Tremelay pulled along the curb and parked on a street full of brick row houses, putting the car in park and unlocking the doors.

“Here we are.”

We were two blocks from the MLK. It wasn’t the best section of town, but it wasn’t the worst. I looked over at the line of houses, identical except for window treatments and front-door ornamentation.

“I thought you said apartment?”

He nodded, swinging his legs out of the car. “Two one bedroom apartments in the house. I’ve got the downstairs, and a single mother of three has the upstairs. She’s thrilled to have a cop living in her building.”

I’ll bet. I shook my head at the thought of four people in a one bedroom apartment, but I wasn’t exactly in a position to judge.

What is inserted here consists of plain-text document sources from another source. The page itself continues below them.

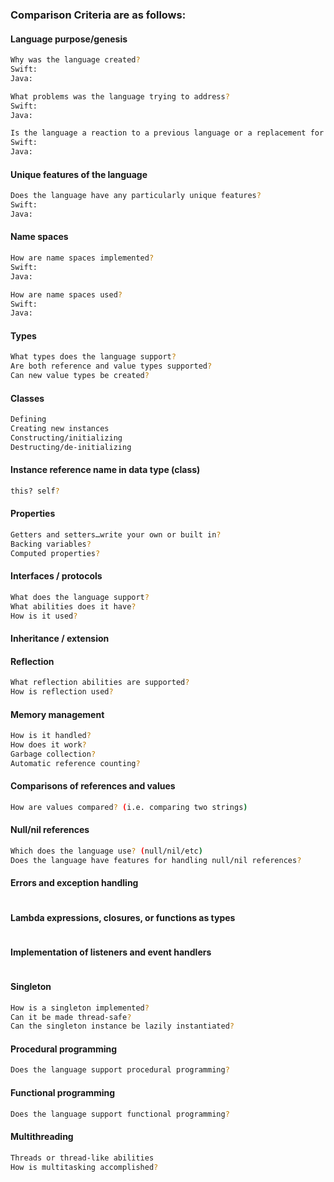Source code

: ### Comparison Criteria are as follows: 

#### Language purpose/genesis
```sh
Why was the language created?
Swift:
Java: 

What problems was the language trying to address?
Swift:
Java: 

Is the language a reaction to a previous language or a replacement for another language?
Swift:
Java: 
```



#### Unique features of the language
```sh
Does the language have any particularly unique features?
Swift:
Java: 
```
 
#### Name spaces
```sh
How are name spaces implemented?
Swift:
Java: 

How are name spaces used?
Swift:
Java: 
```

#### Types
```sh	
What types does the language support?
Are both reference and value types supported?
Can new value types be created?
``` 

#### Classes
```sh
Defining
Creating new instances
Constructing/initializing
Destructing/de-initializing
```

#### Instance reference name in data type (class)
```sh
this? self?
```

#### Properties
```sh
Getters and setters…write your own or built in?
Backing variables?
Computed properties?
```
  
#### Interfaces / protocols
```sh
What does the language support?
What abilities does it have?
How is it used?
```

#### Inheritance / extension

#### Reflection
```sh
What reflection abilities are supported?
How is reflection used?
```

#### Memory management
```sh
How is it handled?
How does it work?
Garbage collection?
Automatic reference counting?
```

#### Comparisons of references and values
```sh
How are values compared? (i.e. comparing two strings)
```

#### Null/nil references
```sh
Which does the language use? (null/nil/etc)
Does the language have features for handling null/nil references?
```

#### Errors and exception handling
```sh
```

#### Lambda expressions, closures, or functions as types
```sh
```

#### Implementation of listeners and event handlers
```sh
```

#### Singleton
```sh
How is a singleton implemented?
Can it be made thread-safe?
Can the singleton instance be lazily instantiated?
```
#### Procedural programming
```sh
Does the language support procedural programming?
```

#### Functional programming
```sh
Does the language support functional programming?
```

#### Multithreading
```sh
Threads or thread-like abilities
How is multitasking accomplished?
```
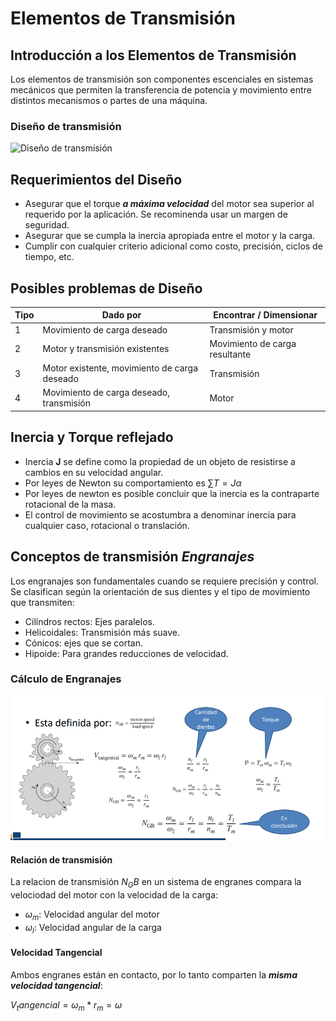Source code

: # Elementos de Transmisión 

## Introducción a los Elementos de Transmisión

Los elementos de transmisión son componentes escenciales en sistemas mecánicos que permiten la transferencia de potencia y movimiento entre distintos mecanismos o partes de una máquina. 

### Diseño de transmisión 
![Diseño de transmisión](/Imagenes/diseñoTransmision.png)

## Requerimientos del Diseño

+ Asegurar que el torque ***a máxima velocidad*** del motor sea superior al requerido por la aplicación. Se recominenda usar un margen de seguridad.
+ Asegurar que se cumpla la inercia apropiada entre el motor y la carga.
+ Cumplir con cualquier criterio adicional como costo, precisión, ciclos de tiempo, etc.

## Posibles problemas de Diseño

| Tipo | Dado por | Encontrar / Dimensionar |
|------|----------|-------------------------|
|  1   | Movimiento de carga deseado | Transmisión y motor |
|  2   | Motor y transmisión existentes | Movimiento de carga resultante |
|  3   | Motor existente, movimiento de carga deseado | Transmisión |
|  4   | Movimiento de carga deseado, transmisión | Motor |

## Inercia y Torque reflejado 
+ Inercia **J** se define como la propiedad de un objeto de resistirse a cambios en su velocidad angular.
+ Por leyes de Newton  su comportamiento es $\sum T= J\alpha$
+ Por leyes de newton es posible concluir que la inercia es la contraparte rotacional de la masa.
+ El control de movimiento se acostumbra a denominar inercia para cualquier caso, rotacional o translación.

## Conceptos de transmisión ***Engranajes***

Los engranajes son fundamentales cuando se requiere precisión y control. Se clasifican según la orientación de sus dientes y el tipo de movimiento que transmiten:
+ Cilíndros rectos: Ejes paralelos.
+ Helicoidales: Transmisión más suave.
+ Cónicos: ejes que se cortan.
+ Hipoide: Para grandes reducciones de velocidad.

### Cálculo de Engranajes

![Relación de Engranes](/Imagenes/relacionEngranes.png)

#### Relación de transmisión

La relacion de transmisión $N_GB$ en un sistema de engranes compara la velociodad del motor con la velocidad de la carga:

+ $\omega_m$: Velocidad angular del motor
+ $\omega_l$: Velocidad angular de la carga

#### Velocidad Tangencial

Ambos engranes están en contacto, por lo tanto comparten la ***misma velocidad tangencial***:

$V_tangencial = \omega_m * r_m = \omega$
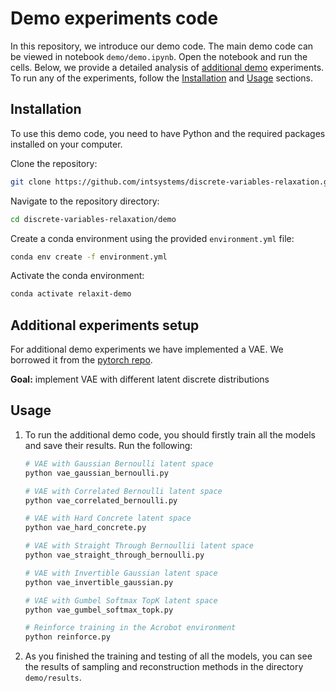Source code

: # Demo experiments code

In this repository, we introduce our demo code. The main demo code can be viewed in notebook `demo/demo.ipynb`. Open the notebook and run the cells.
Below, we provide a detailed analysis of [additional demo](#experiments) experiments.
To run any of the experiments, follow the [Installation](#installation) and [Usage](#usage) sections.

## Installation <a name="installation"></a>

To use this demo code, you need to have Python and the required packages installed on your computer.

Clone the repository:
```bash
git clone https://github.com/intsystems/discrete-variables-relaxation.git
```

Navigate to the repository directory:
```bash
cd discrete-variables-relaxation/demo
```

Create a conda environment using the provided `environment.yml` file:
```bash
conda env create -f environment.yml
```

Activate the conda environment:
```bash
conda activate relaxit-demo
```
## Additional experiments setup<a name="experiments"></a>

For additional demo experiments we have implemented a VAE. We borrowed it from the [pytorch repo](https://github.com/pytorch/examples/tree/main/vae). 

**Goal:** implement VAE with different latent discrete distributions

## Usage <a name="usage"></a>

1. To run the additional demo code, you should firstly train all the models and save their results. Run the following:
    ```bash
    # VAE with Gaussian Bernoulli latent space
    python vae_gaussian_bernoulli.py
    
    # VAE with Correlated Bernoulli latent space
    python vae_correlated_bernoulli.py
    
    # VAE with Hard Concrete latent space
    python vae_hard_concrete.py
    
    # VAE with Straight Through Bernoullii latent space
    python vae_straight_through_bernoulli.py

    # VAE with Invertible Gaussian latent space
    python vae_invertible_gaussian.py

    # VAE with Gumbel Softmax TopK latent space
    python vae_gumbel_softmax_topk.py

    # Reinforce training in the Acrobot environment
    python reinforce.py
    ```
2. As you finished the training and testing of all the models, you can see the results of sampling and reconstruction methods in the directory `demo/results`.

After this month’s rent, I wasn’t sure how I was going to pay the next. In a few months, it might be me living with three other people in a one bedroom apartment.

I followed Tremelay up the steps through a door. The lock squeaked, and when the detective flicked on the light I saw boxes. A lamp sat on a tower of three. Others were lined against the wall, black marker on the sides proclaiming them to be “living room” or “misc.” I milled about the room while Tremelay disappeared into what I assumed was the bedroom. Sofa, recliner, a couple of end tables, and a shelving unit against the wall.

“Three months and you haven’t unpacked all of this?” I asked.

Tremelay gave an affirmative grunt from the bedroom. I immediately jumped to the usual conclusions as I looked around the apartment. Divorced middle-aged guy, kicked out by his wife. Cops were stereotypically cheaters, so my mind wandered to the worst. I browsed the living room and kitchen, hearing the sound of ripping boxes and thumping from the back room as I tried to get a better idea of the man who’d become my friend.

The shelf by the window housed a pile of books, mostly classics and a few military thrillers. Next to them was a stack of framed photos. A woman about my age, stylish dark hair, her smile nearly engulfing her heart-shaped face. A group of people I couldn’t make out in kayaks going down a small rapid. The girl again in a graduation gown.